Gibbs Phenomenon
By Anne Gelb

     A few decades ago spectral methods emerged as an important way to approach a variety of numerical problems.  Particularly appealing are their highly accurate approximations to continuous functions.  While spectral methods yield exponential convergence for continuous functions, the results for discontinuous functions are poor.  Spurious oscillations are exhibited at the jump discontinuities and  the overall convergence rate is reduced to O(1/N).
     This is known as the Gibbs phenomenon.
A large part of my research has been devoted to restoring the exponential convergence qualities to spectral methods for discontinuous functions.  Without this restoration, spectral methods would be limited to solving simple smooth problems, and could not be applied in many physical applications.
     A method for removing the Gibbs phenomenon for one dimensional discontinuous functions was  successfully
developed by Gottlieb and Shu.  They proved that the knowledge of the first N spectral expansion coefficients of a         piecewise analytic function  f(x) is enough  to recover an exponentially convergent approximation to the point values of  f(x) in any subinterval in which the function is analytic.  My research includes the recovery of piecewise analytic functions on spheres, as well as in higher dimensions.

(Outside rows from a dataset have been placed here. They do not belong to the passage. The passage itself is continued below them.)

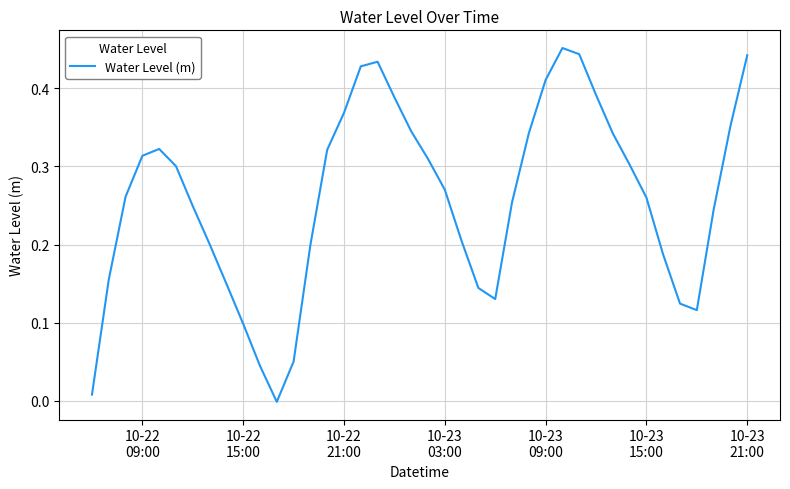

Does the chart have visible grid lines?

Yes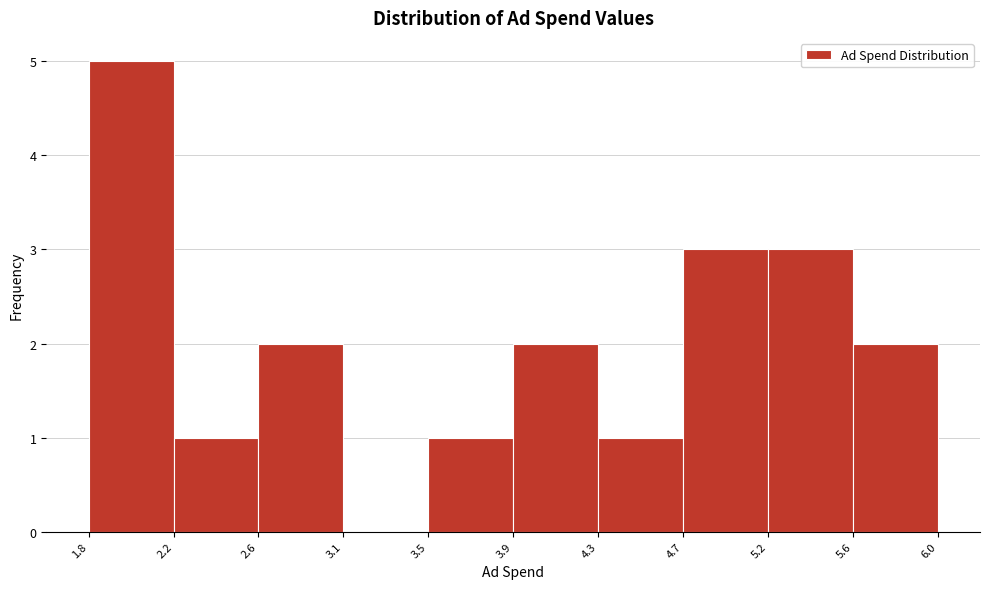

Reading left to right, transcribe this chart: for each bar, give the range it covers on the x-axis and its height. The values are not printed on the chart, so give them approximately, as read against the axis.

1.8 to 2.2: 5
2.2 to 2.6: 1
2.6 to 3.1: 2
3.1 to 3.5: 0
3.5 to 3.9: 1
3.9 to 4.3: 2
4.3 to 4.7: 1
4.7 to 5.2: 3
5.2 to 5.6: 3
5.6 to 6.0: 2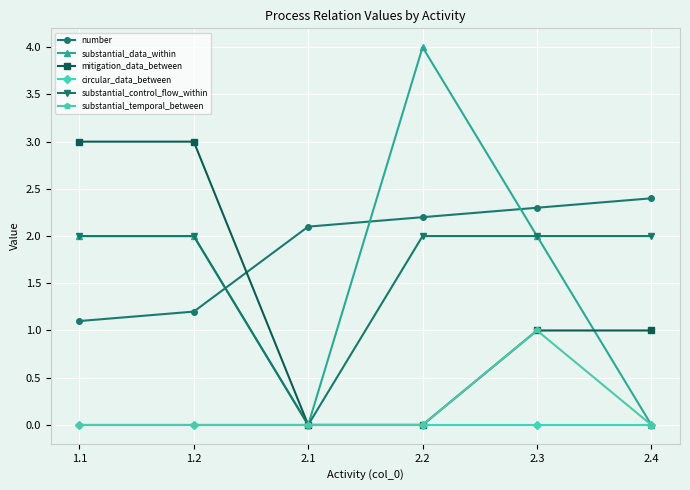

What is the total value across all series at 2.2?

8.2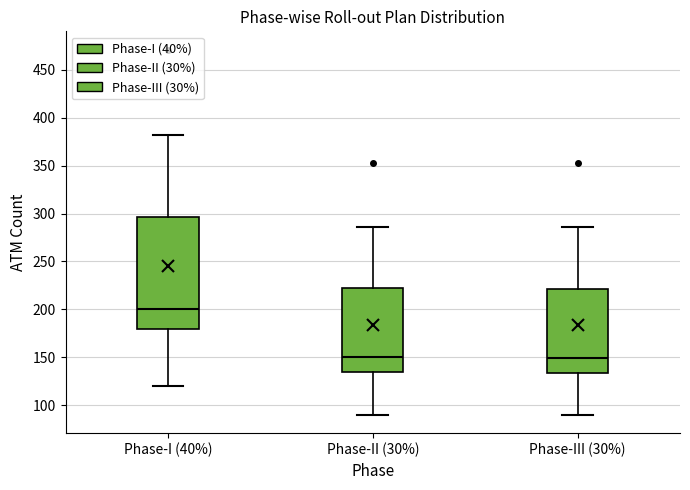

Reading left to right, transcribe this box plot: for each box, give where its median line is, the range the box spans, and where its two whiskers end, as read against the y-axis. The values are not printed on the chart, so give them approximately, as read against the axis.

Phase-I (40%): median 200, box 180 to 295, whiskers 120 to 380
Phase-II (30%): median 150, box 135 to 220, whiskers 90 to 285
Phase-III (30%): median 150, box 135 to 220, whiskers 90 to 285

     One recent highlight for me was collaborating with Dr. Antonio Navarra.  We applied the elimination of the Gibbs phenomenon technique to noisy spherical data in spectral climate models.  We have successfully recovered mountain data contaminated by the Gibbs phenomenon, and our current efforts involve creating a robust numerical method that will effectively reduce the Gibbs phenomenon in spectral climate models.  No other numerical approach has successfully eliminated the Gibbs phenomenon in spectral climate models.
     Another aspect of this research involves detecting edges of discontinuous functions from spectral data, an area in which I have been collaborating with Professor Eitan Tadmor.  We developed a general method of detecting the edges of a piecewise smooth function from its (pseudo-)spectral coefficients.  Later we enhanced the method to “pinpoint” the edges of the piecewise smooth function, and refer to it as the enhanced edge detection method. This research, together with the elimination of the Gibbs phenomenon, makes spectral methods a strong competitor in the arena of numerical methods for solving nonlinear partial differential equations.  In particular, we have utilized our enhanced edge detection method in conjunction with the spectral viscosity method in constructing a new procedure for the spectral approximations of nonlinear conservation laws.  This new numerical method, the enhanced spectral viscosity method, displays highly accurate results for both scalar and one-dimensional systems of nonlinear conservation laws, as well as remarkably high resolution at the shock locations.  Currently I am interested in applying the results of the enhanced edge detection method to numerically evaluate Stefan-like problems.